I just read about the shootings in Paris. Typically, I’m not a news reader. The crime and violence and pain that the news reveals overwhelms me and suddenly I can’t handle the world anymore. So, I am a news avoider. Not because I don’t care, but because I care too much. It’s hard to sit by and watch people hurt one another. On purpose. It’s hard to see innocent people’s lives change in an instant for no explicable reason. It’s even harder to think about the people causing such pain. How do we get to a point where people’s lives don’t matter to people anymore. I don’t understand at all. But I want to. I want to know what I can do to be a part of change. Because there must be something that we can do. There must.

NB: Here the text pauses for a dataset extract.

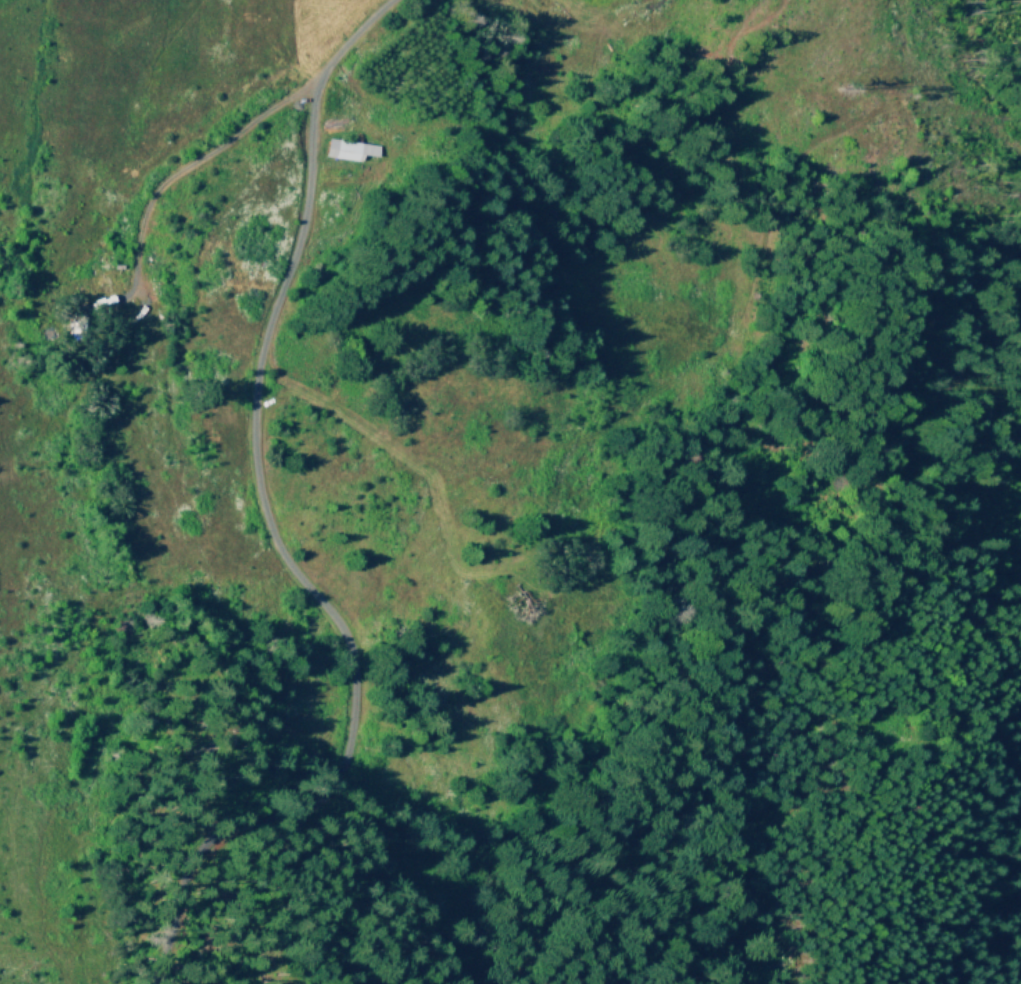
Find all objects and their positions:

In this moment, though, there is nothing. Systemic change takes time, and the people of France don’t have time. They just have tears.
It is in these times that I am grateful for my faith. I don’t know what to do or say or think, but I do know how to pray. I know how to sit in solidarity with those who are hurting today, and I know that this small thing, done in my living room, still matters.
So, today, I light a candle and pull out my rosary.
I need the candle to remind me that the light will always shine through the darkness, bringing hope. I need to feel the smoothness of the beads as I pray to help quiet my mind and keep my hands busy during this time of pain. And I need the memorized words of the Rosary because right now my hurting heart is unable to create any of its own.
Let’s send our love to Paris tonight. Let’s do what we can in this moment.
And tomorrow, let’s work to find a way to make the light shine more brightly than the darkness.